The Chronicle of Higher Education recently had a really nice piece on the intersection of economics and biology that author Josh Fischman did a lot better job of explaining than I could:
"Neuroeconomics came into being around the turn of this century, growing out of a critique of the basic idea in economics that people are driven by rational attempts to maximize their own happiness. A new breed of behavioral economists had noted that in reality, individual definitions of "maximize" and "happiness" seemed to vary. Neuroeconomists added the idea that, by mapping parts of the brain doing the maximizing and the happiness-defining, they could better account for those actions.

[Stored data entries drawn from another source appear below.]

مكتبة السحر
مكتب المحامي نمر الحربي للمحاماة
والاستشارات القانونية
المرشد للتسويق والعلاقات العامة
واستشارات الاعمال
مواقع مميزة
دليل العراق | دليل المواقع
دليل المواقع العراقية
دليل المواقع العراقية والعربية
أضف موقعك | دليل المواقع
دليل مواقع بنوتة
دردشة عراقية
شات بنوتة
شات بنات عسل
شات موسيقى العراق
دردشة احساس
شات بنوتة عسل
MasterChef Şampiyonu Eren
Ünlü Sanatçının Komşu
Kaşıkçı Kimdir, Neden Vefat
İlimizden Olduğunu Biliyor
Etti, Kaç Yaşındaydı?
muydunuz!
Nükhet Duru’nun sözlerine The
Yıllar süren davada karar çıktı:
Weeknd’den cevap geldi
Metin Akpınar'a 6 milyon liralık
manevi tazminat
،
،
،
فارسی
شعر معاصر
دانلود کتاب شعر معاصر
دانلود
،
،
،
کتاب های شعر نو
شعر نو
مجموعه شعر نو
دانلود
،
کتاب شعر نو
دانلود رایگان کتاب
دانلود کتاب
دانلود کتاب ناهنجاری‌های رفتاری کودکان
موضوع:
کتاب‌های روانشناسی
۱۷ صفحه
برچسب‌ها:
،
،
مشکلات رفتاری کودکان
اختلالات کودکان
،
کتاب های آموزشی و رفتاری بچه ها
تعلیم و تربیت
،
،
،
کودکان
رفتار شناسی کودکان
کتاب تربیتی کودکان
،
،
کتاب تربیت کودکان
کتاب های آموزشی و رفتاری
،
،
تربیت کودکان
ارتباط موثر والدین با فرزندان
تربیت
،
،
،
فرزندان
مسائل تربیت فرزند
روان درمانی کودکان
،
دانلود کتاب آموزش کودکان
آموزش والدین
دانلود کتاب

Through experiments, researchers have shown that when people reject a low, unfairly priced offer, a part of the brain associated with disgust kicks in, but that when they view the offer as fair, a brain region linked to reasoning seems more active. Researchers have also tackled the puzzle of "overbidding," when people pay too much for something. An area called the striatum, associated with rewards, is more active when people bid high in an auction because they fear losing an item, but is not as active when they think they have a good chance of winning. So fear of losing may be key to things like overvalued stocks.
Other research has shown that decisions to be very social and involved with a group, rather than hang on the fringes, may be linked to an especially active gene for dopamine, a neurotransmitter—and that the social tendency may be inherited."